◆ **Extrait source**
*-*-*
Sabrina Sebaihi Selon le ministre de l'intérieur, l'État de droit n'est ni sacré ni intangible. C'est ainsi que, chaque jour, dans notre pays, des millions de travailleurs, de parents, d'enfants vivent sous la menace bureaucratique des obligations de quitter le territoire français : 140 000 ont été distribuées rien que l'an dernier. Ce sont autant de droits à la retraite coupés ou de licenciements brutaux.
À Nanterre, dans ma circonscription, Amine, machiniste à la RATP, ne peut plus travailler parce que le renouvellement de son titre de séjour est bloqué en préfecture – ces mêmes préfectures qui sont débordées et qui pondent des OQTF cyniques à la pelle, que ce soit à l'encontre de femmes déposant plainte contre des violences conjugales ou à l'encontre de Palestiniens qu'on a voulu renvoyer sous les bombes à Gaza.
Tout est bon pour satisfaire les exigences irraisonnables du ministre de l'intérieur. Son obsession n'a plus de limites ; il va jusqu'à inventer une nouvelle forme de déchéance de nationalité ! Ainsi, à Orly, des enfants français dorment derrière les barreaux du centre de rétention, comme cette petite fille de 11 ans qui y a passé quatre nuits en octobre dernier.
*-*-*
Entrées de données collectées
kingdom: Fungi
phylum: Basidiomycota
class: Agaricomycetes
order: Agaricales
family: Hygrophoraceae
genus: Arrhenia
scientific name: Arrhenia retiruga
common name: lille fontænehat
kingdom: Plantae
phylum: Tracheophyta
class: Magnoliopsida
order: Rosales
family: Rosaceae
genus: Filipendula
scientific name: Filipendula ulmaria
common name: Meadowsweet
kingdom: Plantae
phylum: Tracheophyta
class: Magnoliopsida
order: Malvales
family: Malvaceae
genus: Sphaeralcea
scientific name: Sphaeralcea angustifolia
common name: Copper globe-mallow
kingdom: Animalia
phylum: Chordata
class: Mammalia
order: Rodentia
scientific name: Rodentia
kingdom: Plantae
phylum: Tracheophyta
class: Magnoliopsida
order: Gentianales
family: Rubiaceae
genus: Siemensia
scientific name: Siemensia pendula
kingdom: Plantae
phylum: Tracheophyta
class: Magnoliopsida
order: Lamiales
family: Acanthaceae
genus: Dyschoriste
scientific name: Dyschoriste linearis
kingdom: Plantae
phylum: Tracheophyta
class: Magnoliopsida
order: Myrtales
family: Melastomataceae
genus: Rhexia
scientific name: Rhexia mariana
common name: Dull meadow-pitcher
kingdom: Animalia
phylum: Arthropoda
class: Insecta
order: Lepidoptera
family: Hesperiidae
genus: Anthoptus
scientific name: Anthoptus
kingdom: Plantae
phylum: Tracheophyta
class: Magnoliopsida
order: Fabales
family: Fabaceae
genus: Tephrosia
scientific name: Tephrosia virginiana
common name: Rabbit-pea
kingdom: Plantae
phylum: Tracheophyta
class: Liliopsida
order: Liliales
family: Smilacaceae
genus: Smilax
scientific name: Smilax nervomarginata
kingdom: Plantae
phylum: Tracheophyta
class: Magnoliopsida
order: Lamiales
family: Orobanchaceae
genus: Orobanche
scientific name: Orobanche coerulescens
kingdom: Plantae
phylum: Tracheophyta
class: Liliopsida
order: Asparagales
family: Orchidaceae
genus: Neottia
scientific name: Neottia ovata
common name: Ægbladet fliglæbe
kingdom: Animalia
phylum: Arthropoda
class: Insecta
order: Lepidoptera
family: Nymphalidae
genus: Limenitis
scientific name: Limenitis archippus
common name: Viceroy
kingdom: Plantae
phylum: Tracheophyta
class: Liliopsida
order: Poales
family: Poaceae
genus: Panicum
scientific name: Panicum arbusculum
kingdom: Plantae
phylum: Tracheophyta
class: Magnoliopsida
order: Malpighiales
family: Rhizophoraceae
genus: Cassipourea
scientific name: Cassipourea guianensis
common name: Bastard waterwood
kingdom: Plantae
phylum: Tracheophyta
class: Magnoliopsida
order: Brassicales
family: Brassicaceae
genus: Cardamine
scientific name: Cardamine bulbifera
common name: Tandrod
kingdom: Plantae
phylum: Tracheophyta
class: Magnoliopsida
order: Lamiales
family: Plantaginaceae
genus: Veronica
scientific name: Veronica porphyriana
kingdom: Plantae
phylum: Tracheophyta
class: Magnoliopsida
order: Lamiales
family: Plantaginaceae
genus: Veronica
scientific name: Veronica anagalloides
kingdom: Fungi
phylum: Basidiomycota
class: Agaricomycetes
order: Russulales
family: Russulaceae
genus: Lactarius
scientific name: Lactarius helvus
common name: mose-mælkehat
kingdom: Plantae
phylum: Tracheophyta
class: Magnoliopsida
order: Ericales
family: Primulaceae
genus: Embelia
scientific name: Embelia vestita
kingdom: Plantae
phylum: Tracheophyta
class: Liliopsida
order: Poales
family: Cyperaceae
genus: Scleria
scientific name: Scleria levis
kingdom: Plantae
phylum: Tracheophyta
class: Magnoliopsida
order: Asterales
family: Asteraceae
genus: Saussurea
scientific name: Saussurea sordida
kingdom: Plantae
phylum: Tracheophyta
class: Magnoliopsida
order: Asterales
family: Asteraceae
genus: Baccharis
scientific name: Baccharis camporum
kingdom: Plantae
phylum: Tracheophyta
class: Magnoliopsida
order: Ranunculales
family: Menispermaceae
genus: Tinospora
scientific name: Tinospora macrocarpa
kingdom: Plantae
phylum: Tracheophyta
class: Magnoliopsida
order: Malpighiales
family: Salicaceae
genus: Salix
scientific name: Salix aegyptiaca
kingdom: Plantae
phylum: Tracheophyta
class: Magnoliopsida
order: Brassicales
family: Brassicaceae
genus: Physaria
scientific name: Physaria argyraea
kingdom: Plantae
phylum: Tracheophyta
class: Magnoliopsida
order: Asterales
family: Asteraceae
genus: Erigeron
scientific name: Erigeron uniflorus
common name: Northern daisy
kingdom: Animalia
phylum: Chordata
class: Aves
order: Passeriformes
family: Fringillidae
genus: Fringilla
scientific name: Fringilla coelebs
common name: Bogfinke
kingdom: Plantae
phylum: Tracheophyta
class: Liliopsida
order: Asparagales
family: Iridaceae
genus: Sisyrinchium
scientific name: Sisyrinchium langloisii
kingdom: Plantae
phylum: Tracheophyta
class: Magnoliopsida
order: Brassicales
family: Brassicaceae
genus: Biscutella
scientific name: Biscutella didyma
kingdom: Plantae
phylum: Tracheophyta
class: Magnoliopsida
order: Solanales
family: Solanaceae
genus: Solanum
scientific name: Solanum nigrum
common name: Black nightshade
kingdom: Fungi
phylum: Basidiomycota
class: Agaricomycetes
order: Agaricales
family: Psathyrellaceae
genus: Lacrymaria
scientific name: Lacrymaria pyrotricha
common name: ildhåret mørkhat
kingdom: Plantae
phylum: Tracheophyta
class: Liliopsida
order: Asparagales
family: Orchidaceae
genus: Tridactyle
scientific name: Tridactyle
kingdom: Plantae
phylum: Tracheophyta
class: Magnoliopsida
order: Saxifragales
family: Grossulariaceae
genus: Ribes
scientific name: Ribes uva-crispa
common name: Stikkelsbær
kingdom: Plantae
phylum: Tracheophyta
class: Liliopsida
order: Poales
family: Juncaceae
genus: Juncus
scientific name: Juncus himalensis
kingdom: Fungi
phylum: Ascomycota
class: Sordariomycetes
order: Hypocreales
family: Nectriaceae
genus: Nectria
*-*-*
◆ **Consignes de la tâche**
Recopiez à l'identique le passage de l'extrait source, en partant des mots « Tout est bon » et en vous arrêtant après « en octobre dernier. ».

◆ **Résultat de la tâche**
Tout est bon pour satisfaire les exigences irraisonnables du ministre de l'intérieur. Son obsession n'a plus de limites ; il va jusqu'à inventer une nouvelle forme de déchéance de nationalité ! Ainsi, à Orly, des enfants français dorment derrière les barreaux du centre de rétention, comme cette petite fille de 11 ans qui y a passé quatre nuits en octobre dernier.